Detoxification of α- and β-Thujones (the Active Ingredients of Absinthe): Site Specificity and Species Differences in Cytochrome P450 Oxidation in Vitro and in Vivo

Abstract

α- and β-Thujones are active ingredients in the liqueur absinthe and in herbal medicines and seasonings for food and drinks. Our earlier study established that they are convulsants and have insecticidal activity, acting as noncompetitive blockers of the γ-aminobutyric acid (GABA)-gated chloride channel, and identified 7-hydroxy-α-thujone as the major metabolite and 4-hydroxy-α- and -β-thujones and 7,8-dehydro-α-thujone as minor metabolites in the mouse liver microsome-NADPH system. We report here unexpected site specificity and species differences in the metabolism of the thujone diastereomers in mouse, rat, and human liver microsomes and human recombinant P450 (P450 3A4), in orally treated mice and rats, and in Drosophila melanogaster.
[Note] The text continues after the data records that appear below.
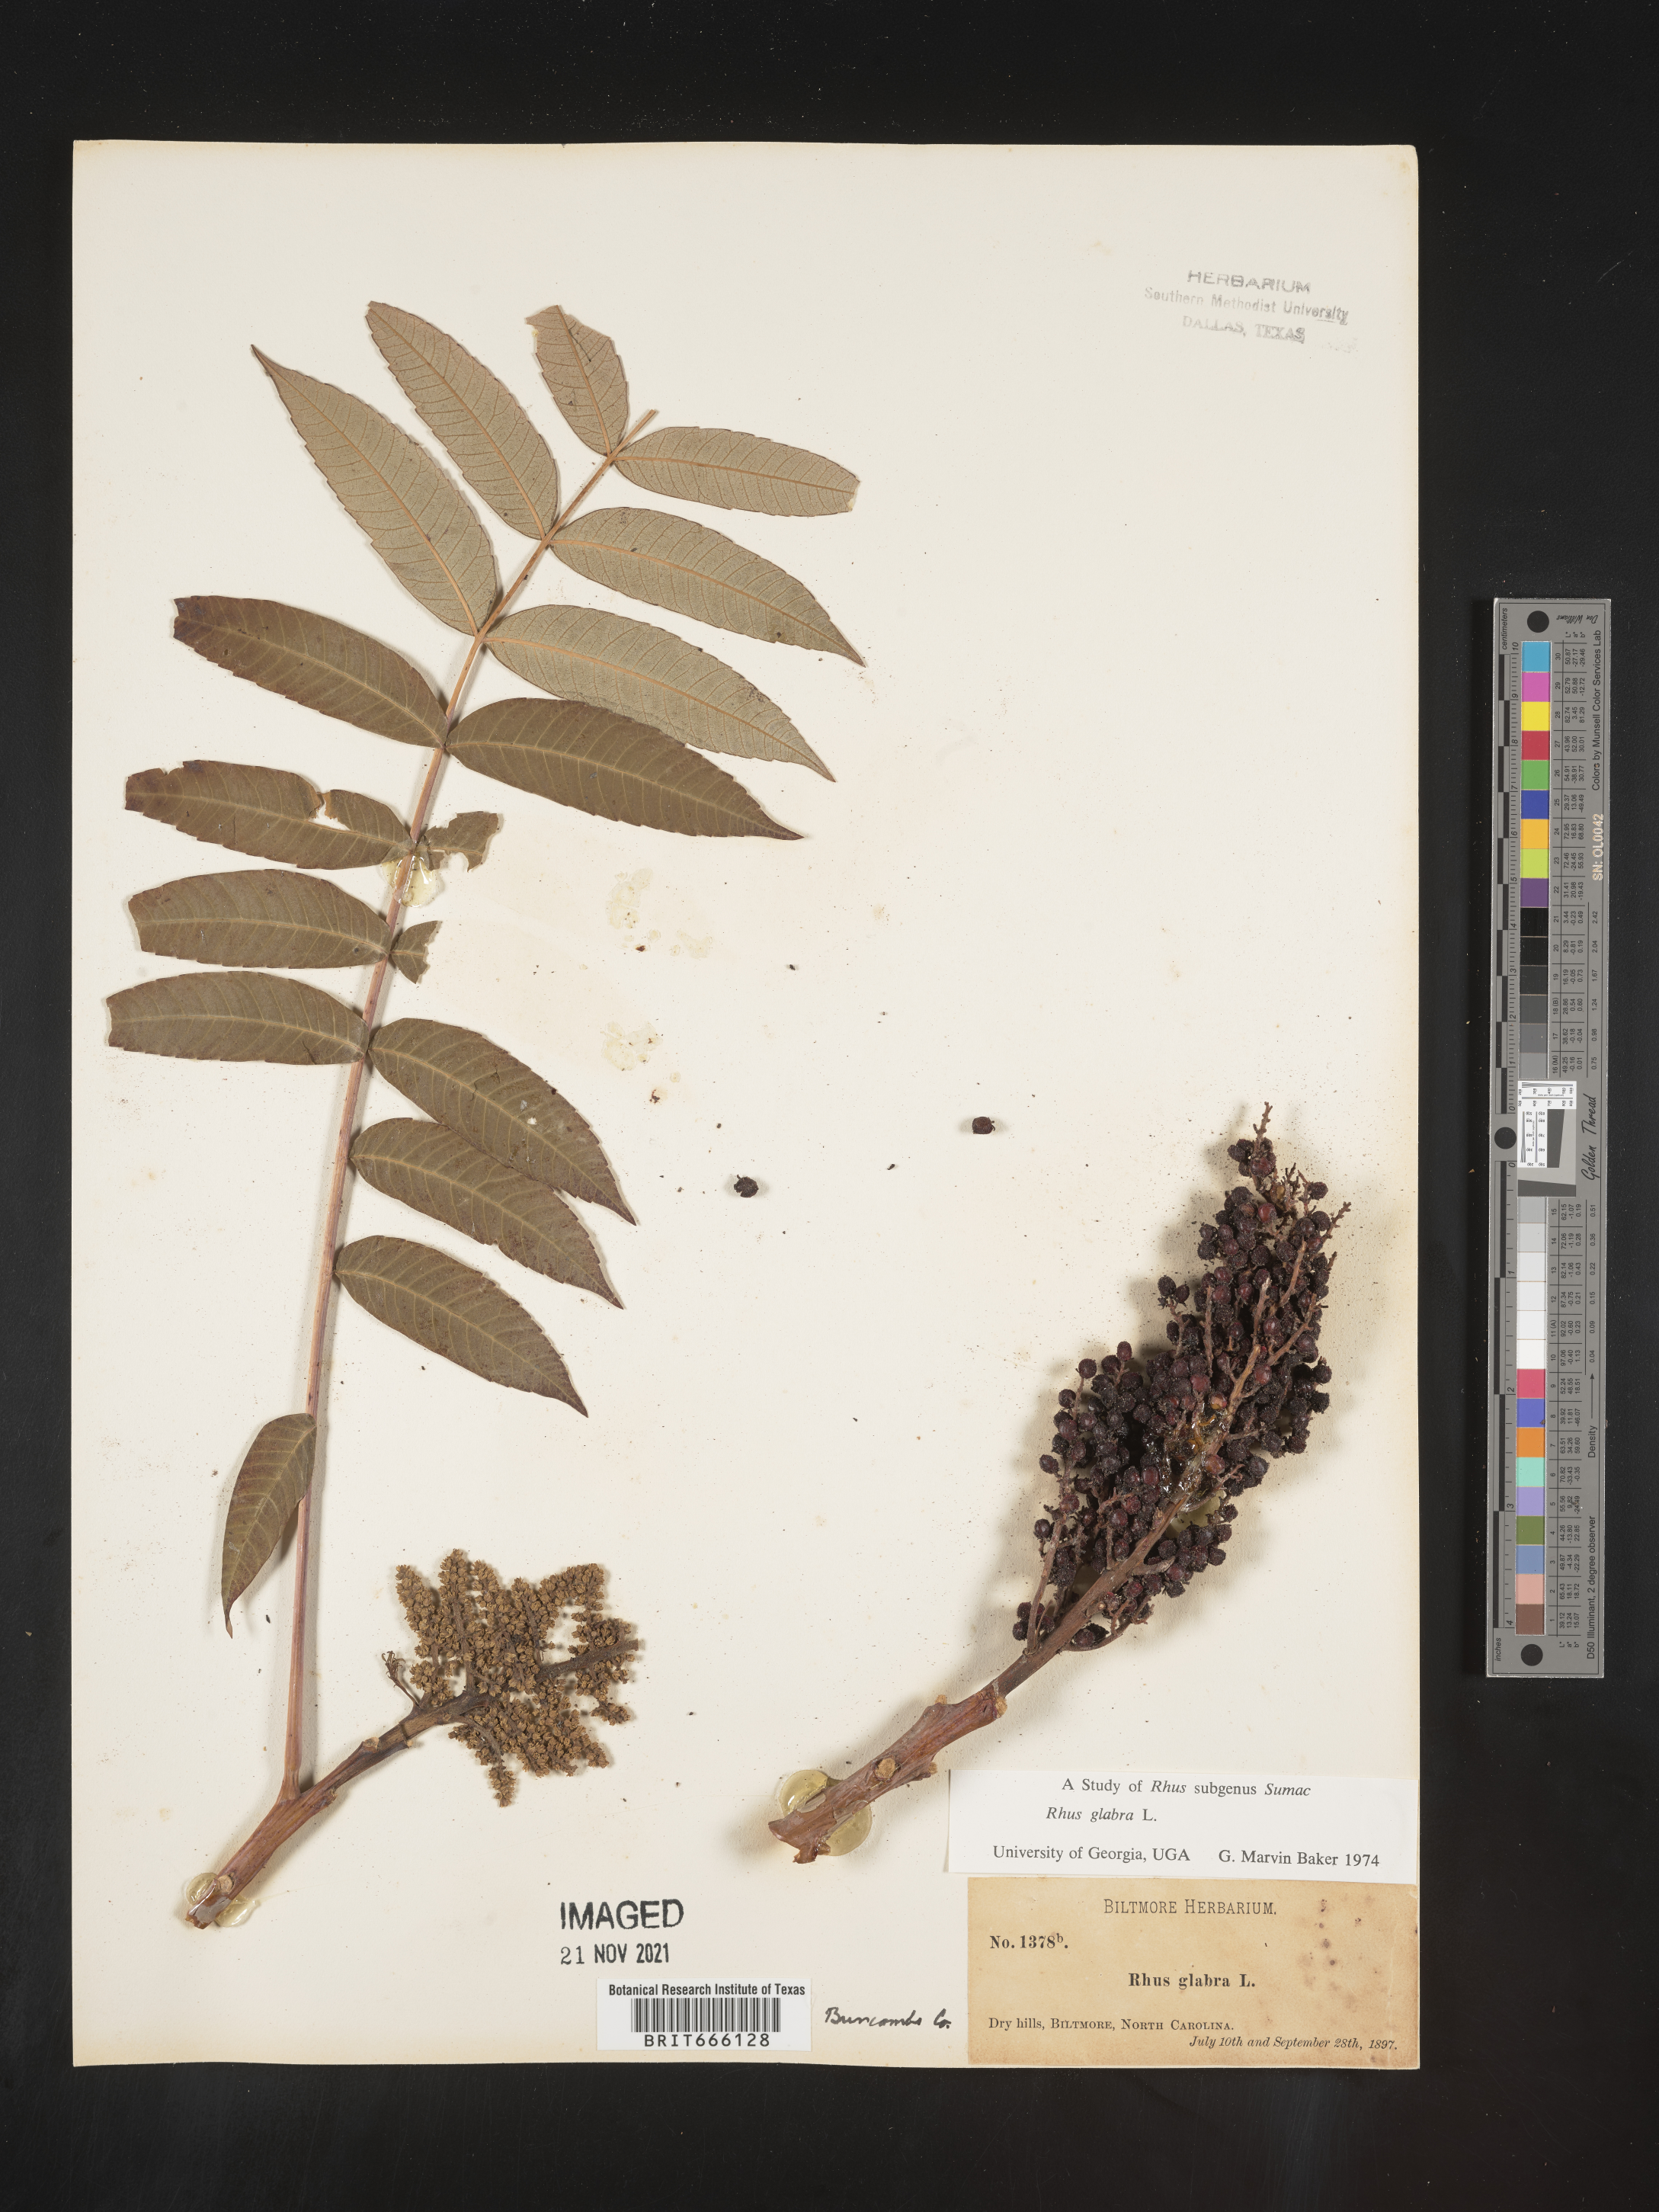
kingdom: Plantae
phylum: Tracheophyta
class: Magnoliopsida
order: Sapindales
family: Anacardiaceae
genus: Rhus
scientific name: Rhus glabra
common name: Scarlet sumac
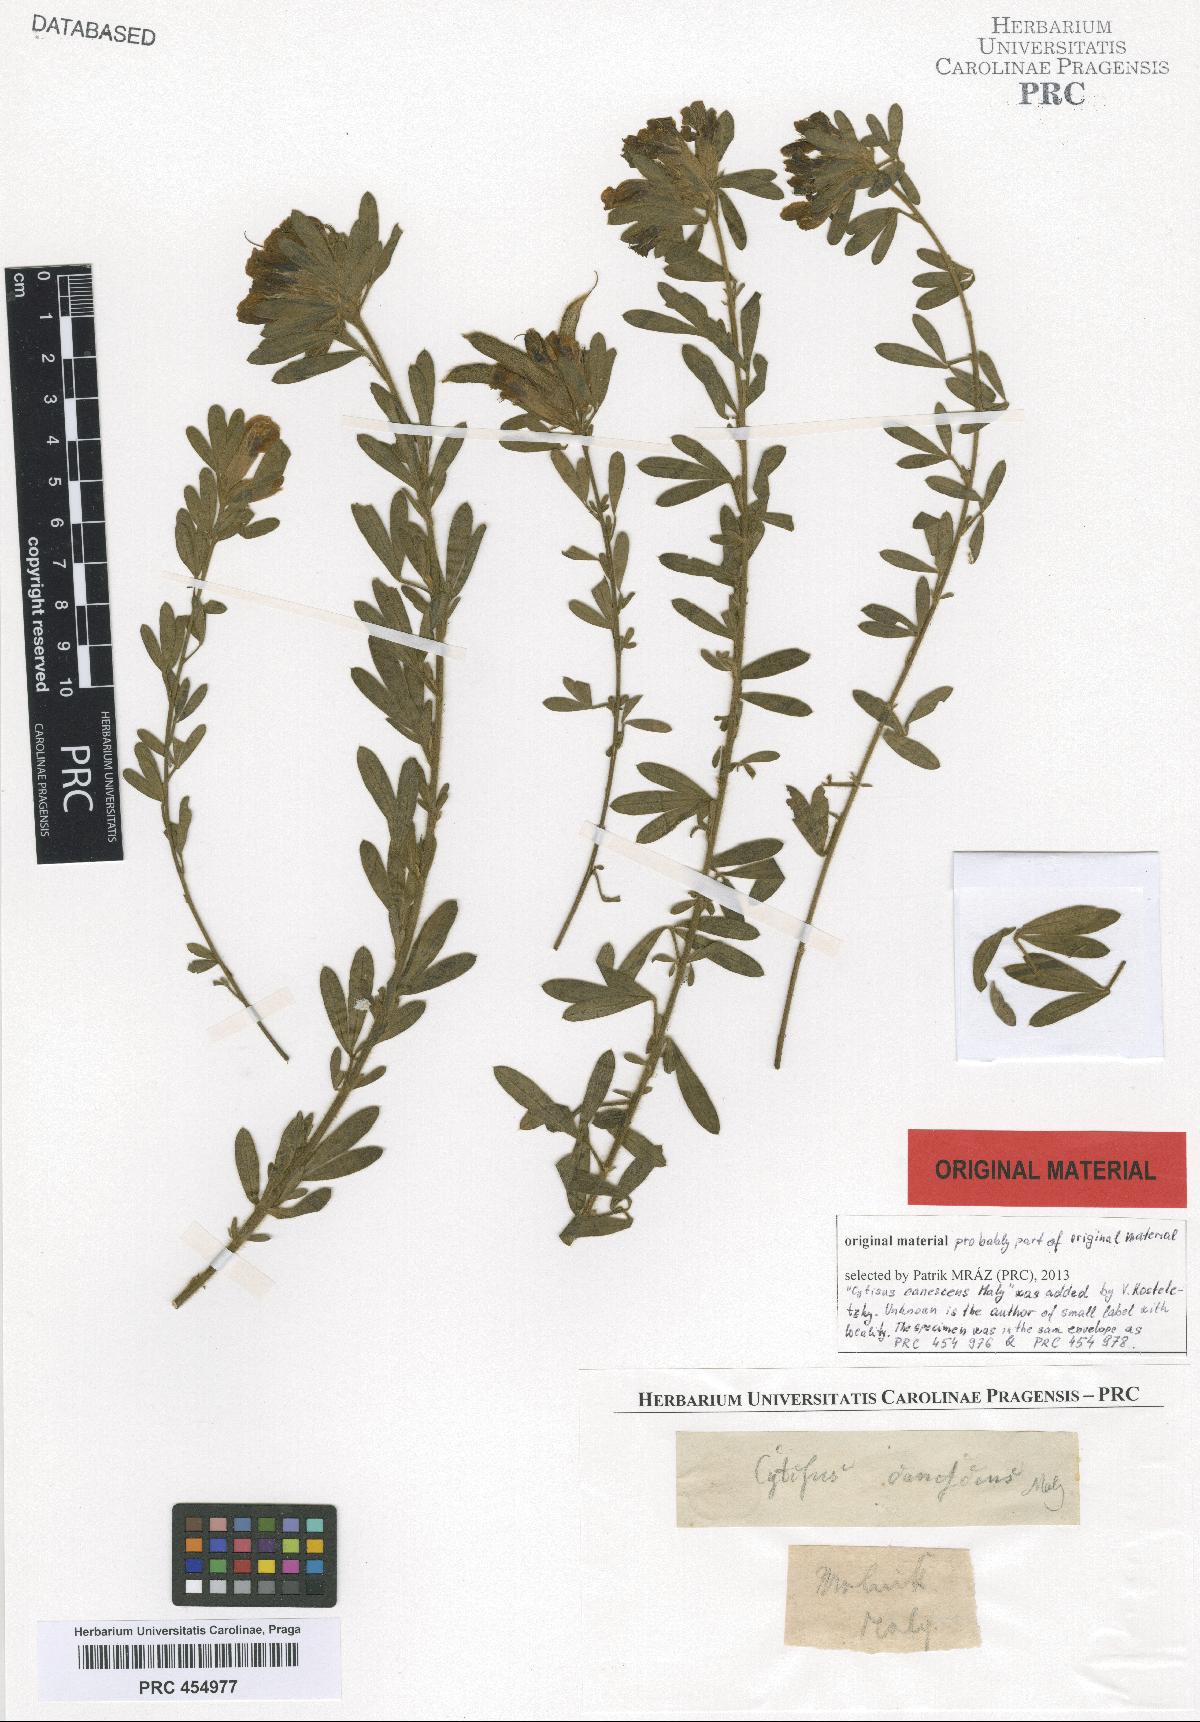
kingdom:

Major differences are apparent on comparing in vitro microsome-NADPH systems and in vivo urinary metabolites. Hydroxylation at the 2-position is observed only in mice where conjugated 2R-hydroxy-α-thujone is the major urinary metabolite of α-thujone. Hydroxylation at the 4-position gives one or both of 4-hydroxy-α- and -β-thujones depending on the diastereomer and species studied with conjugated 4-hydroxy-α-thujone as the major urinary metabolite of α- and β-thujones in rats. Hydroxylation at the 7-position of α- and β-thujones is always a major pathway, but the conjugated urinary metabolite is minor except with β-thujone in the mouse. Site specificity in glucuronidation favors excretion of 2R-hydroxy- and 4-hydroxy-α-thujone glucuronides rather than those of three other hydroxythujones. Two dehydro metabolites are observed from both α- and β-thujones, the 7,8 in the P450 systems and the 4,10 in urine. Two types of evidence establish that P450-dependent oxidations of α- and β-thujones are detoxification reactions: three P450 inhibitors block the metabolism of α- and β-thujones and strongly synergize their toxicity in Drosophila; six metabolites assayed are less potent than α- and β-thujones as inhibitors of [³H]ethynylbicycloorthobenzoate binding to the GABA_A receptor in mouse brain membranes and as toxicants to Drosophila.